Diplômée de l’Ecole nationale supérieure de Paris-Cergy en 1996, elle fait de la nature l’axe principal de ses recherches. Loin de proposer une image bucolique de paysages sauvages, elle la représente urbaine, c’est-à-dire, captive, contrôlée, artificielle. La nature qui l’intéresse est celle des villes, une nature hybridée par la volonté des hommes qui la placent sous surveillance. Dans les œuvres d’Aurélie Slonina, elle prend la forme de soucoupes volantes organiques ou de jardinières graffiti, de paysages de jeux vidéo, pour témoigner des relations ambigües que nous entretenons avec notre environnement naturel. Pour autant, il n’est pas question de revenir au concept d’une terre mythique d’avant les hommes. Pour l’artiste, il n’y a pas d’Eden originel.

Son art documente avec la plus grande précision les actions de l’homme transformant la nature dans un contexte urbain, l’apprivoisant dans la ville. Nature simulée comme celle des espaces verts, elle est tenue de muter pour répondre aux contraintes communes (et donc artificielles) d’organisation et de bon fonctionnement de la cité. Toutefois, une nature totalement domestiquée, entièrement sous contrôle n’est qu’illusion. Les mauvaises herbes poussent sous le béton. Considérées comme nuisibles, tenues à bonne distance par peur de l’anarchie et du chaos, elles se révèlent pourtant indomptables, poussant fièrement dans les craquelures des dalles de béton, comme pour affirmer leur existence et leur droit à la différence.
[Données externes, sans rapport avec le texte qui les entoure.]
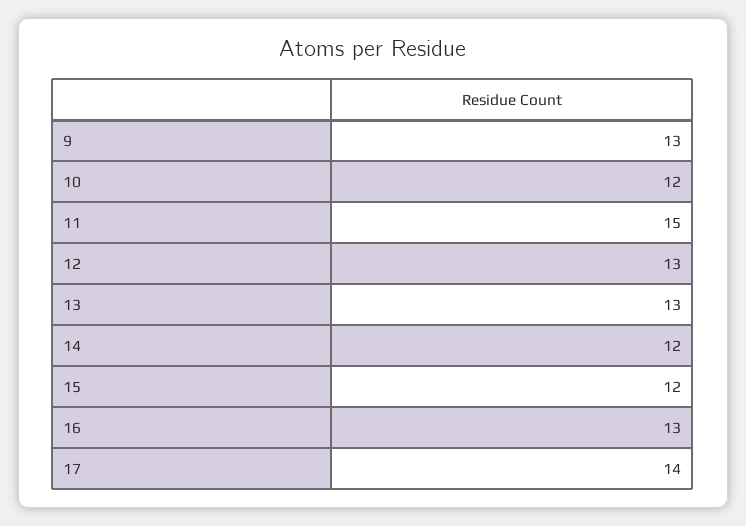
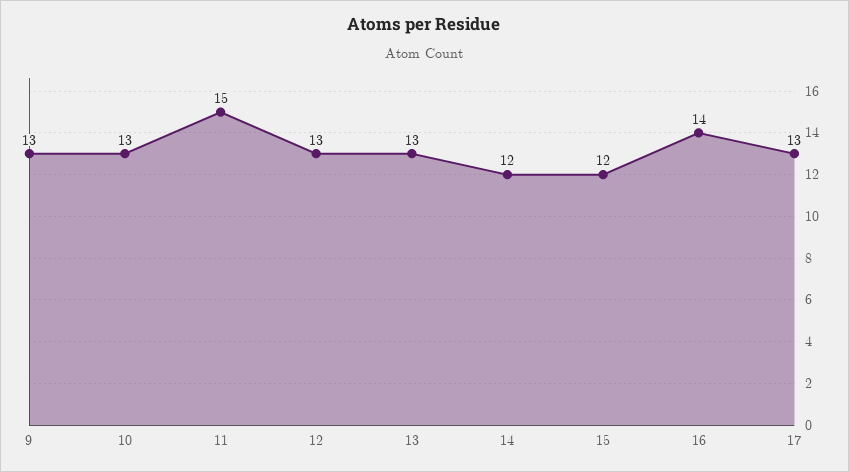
  {
    "9": 13,
-   "10": 12,
+   "10": 13,
    "11": 15,
    "12": 13,
    "13": 13,
    "14": 12,
    "15": 12,
-   "16": 13,
+   "16": 14,
-   "17": 14
+   "17": 13
  }

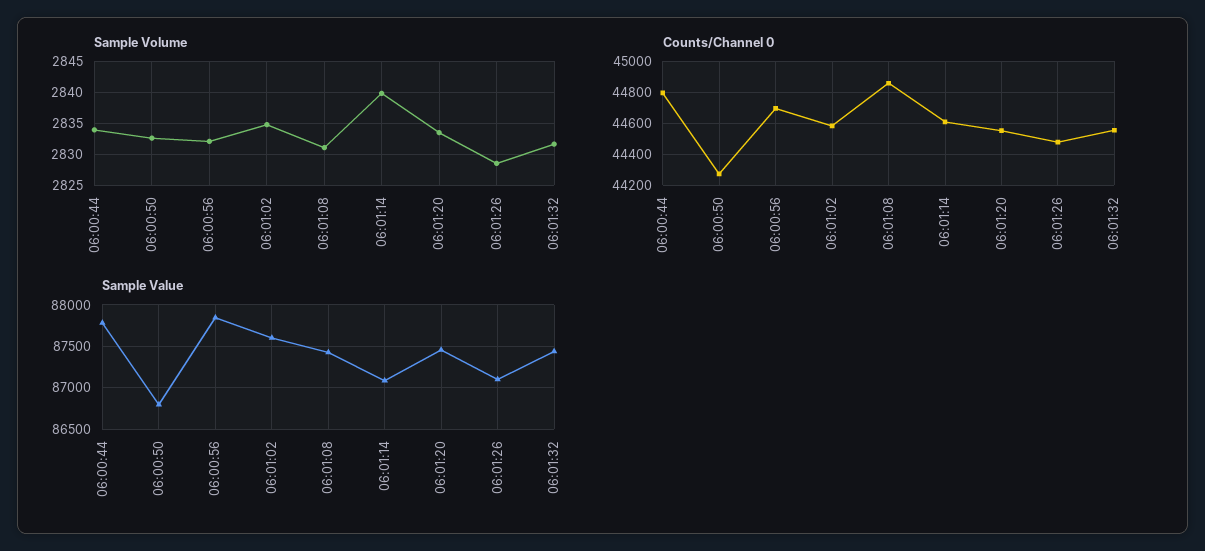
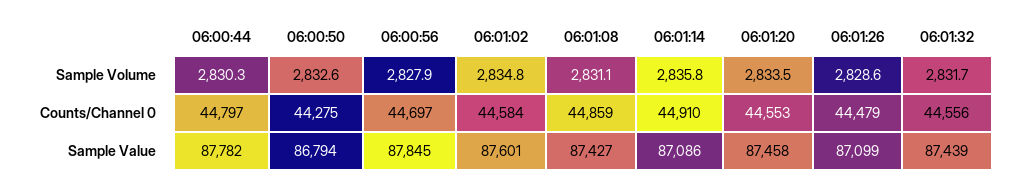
  {
    "Sample Volume": {
-     "06:00:44": 2834,
+     "06:00:44": 2830.3,
      "06:00:50": 2832.6,
-     "06:00:56": 2832,
+     "06:00:56": 2827.9,
      "06:01:02": 2834.8,
      "06:01:08": 2831.1,
-     "06:01:14": 2840,
+     "06:01:14": 2835.8,
      "06:01:20": 2833.5,
      "06:01:26": 2828.6,
      "06:01:32": 2831.7
    },
    "Counts/Channel 0": {
      "06:00:44": 44797,
      "06:00:50": 44275,
      "06:00:56": 44697,
      "06:01:02": 44584,
      "06:01:08": 44859,
-     "06:01:14": 44600,
+     "06:01:14": 44910,
      "06:01:20": 44553,
      "06:01:26": 44479,
      "06:01:32": 44556
    },
    "Sample Value": {
      "06:00:44": 87782,
      "06:00:50": 86794,
      "06:00:56": 87845,
      "06:01:02": 87601,
      "06:01:08": 87427,
      "06:01:14": 87086,
      "06:01:20": 87458,
      "06:01:26": 87099,
      "06:01:32": 87439
    }
  }

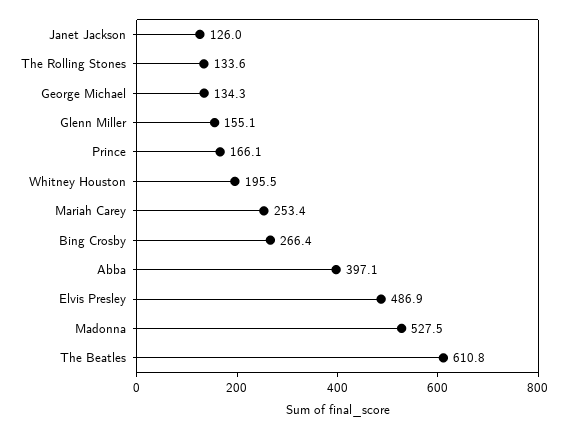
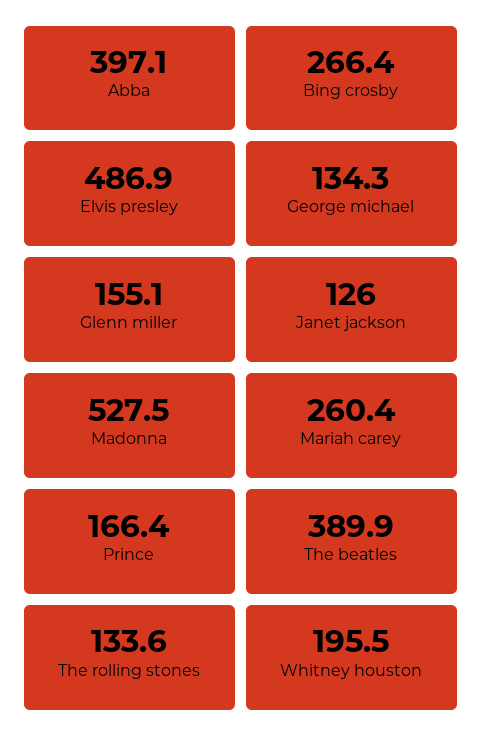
  {
    "Janet Jackson": 126,
    "The Rolling Stones": 133.6,
    "George Michael": 134.3,
    "Glenn Miller": 155.1,
-   "Prince": 166.1,
+   "Prince": 166.4,
    "Whitney Houston": 195.5,
-   "Mariah Carey": 253.4,
+   "Mariah Carey": 260.4,
    "Bing Crosby": 266.4,
    "Abba": 397.1,
    "Elvis Presley": 486.9,
    "Madonna": 527.5,
-   "The Beatles": 610.8
+   "The Beatles": 389.9
  }

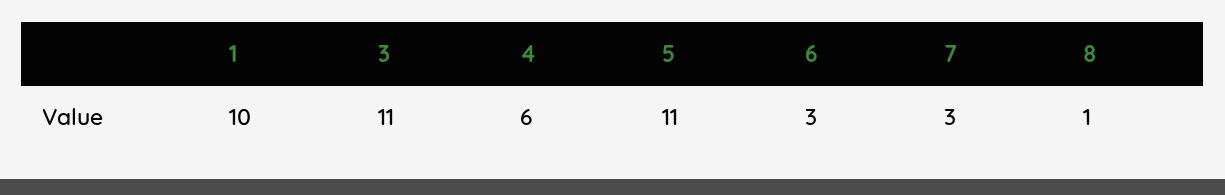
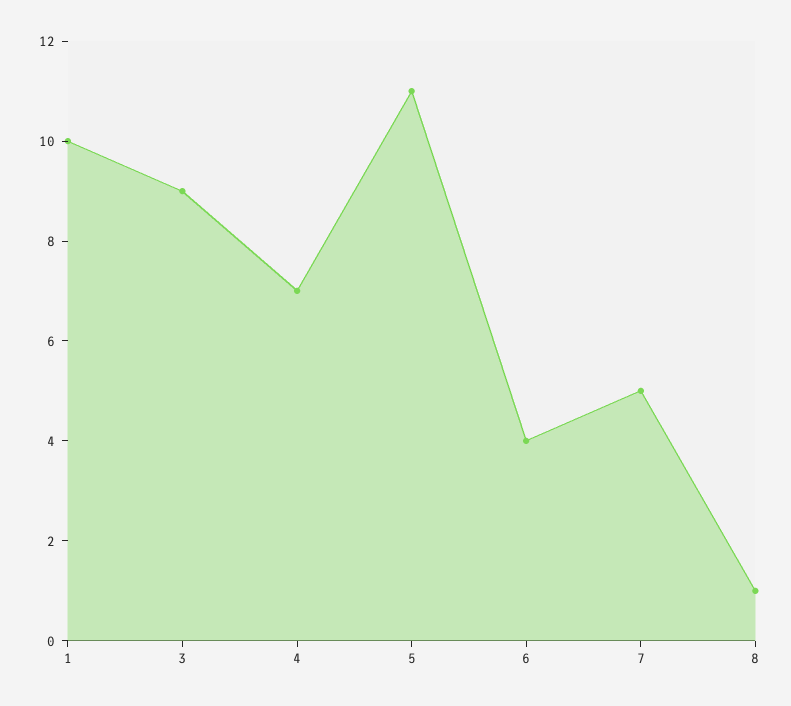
  {
    "1": 10,
-   "3": 11,
+   "3": 9,
-   "4": 6,
+   "4": 7,
    "5": 11,
-   "6": 3,
+   "6": 4,
-   "7": 3,
+   "7": 5,
    "8": 1
  }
Le troublant parallèle avec la société des hommes invite à reconsidérer notre rapport à l’autre, « indésirable » dans notre environnement parce que différent, comme le sont des mauvaises herbes dans un espace végétal urbain contrôlé. L’art d’Aurélie Slonina autorise la présence d’exclus là où ils sont précisément interdits : ce sont des plantes rudérales qui répondent à la rigueur géométrique d’un jardin à la française selon un plan de Le Nôtre (« Friche à la française », installation végétale, 2009-12), des orties qui délimitent un labyrinthe – symbole de discipline à travers la maitrise du jeu –, dans un jardin public (« Labyrinthe », installation végétale, 2010), des images de forêts plantées par l’homme qui se succèdent dans une vidéo dont le montage saccadé vient perturber cette harmonie, rappelant son artifice (« Flying saucer », vidéo, 2014), des végétaux colonisant une basket et divers autres objets, témoins éphémères d’une vie antérieure à une catastrophe écologique, œuvres de porcelaine dont la préciosité fragile contredit l’état de délabrement de ces éléments laissés à l’abandon («Sunrise», porcelaine émaillée, 2015).